BEGIN Records provided

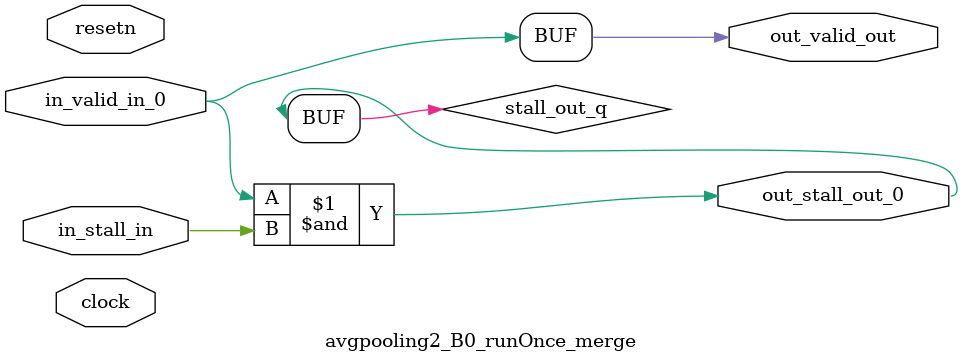
<source format=sv>



(* altera_attribute = "-name AUTO_SHIFT_REGISTER_RECOGNITION OFF; -name MESSAGE_DISABLE 10036; -name MESSAGE_DISABLE 10037; -name MESSAGE_DISABLE 14130; -name MESSAGE_DISABLE 14320; -name MESSAGE_DISABLE 15400; -name MESSAGE_DISABLE 14130; -name MESSAGE_DISABLE 10036; -name MESSAGE_DISABLE 12020; -name MESSAGE_DISABLE 12030; -name MESSAGE_DISABLE 12010; -name MESSAGE_DISABLE 12110; -name MESSAGE_DISABLE 14320; -name MESSAGE_DISABLE 13410; -name MESSAGE_DISABLE 113007; -name MESSAGE_DISABLE 10958" *)
module avgpooling2_B0_runOnce_merge (
    input wire [0:0] in_stall_in,
    input wire [0:0] in_valid_in_0,
    output wire [0:0] out_stall_out_0,
    output wire [0:0] out_valid_out,
    input wire clock,
    input wire resetn
    );

    wire [0:0] stall_out_q;


    // stall_out(LOGICAL,6)
    assign stall_out_q = in_valid_in_0 & in_stall_in;

    // out_stall_out_0(GPOUT,4)
    assign out_stall_out_0 = stall_out_q;

    // out_valid_out(GPOUT,5)
    assign out_valid_out = in_valid_in_0;

endmodule

</source>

END Records provided

Exercise objective
Find every line above where the word "assign" occurs, and copy that line.

Reply
    assign stall_out_q = in_valid_in_0 & in_stall_in;
    assign out_stall_out_0 = stall_out_q;
    assign out_valid_out = in_valid_in_0;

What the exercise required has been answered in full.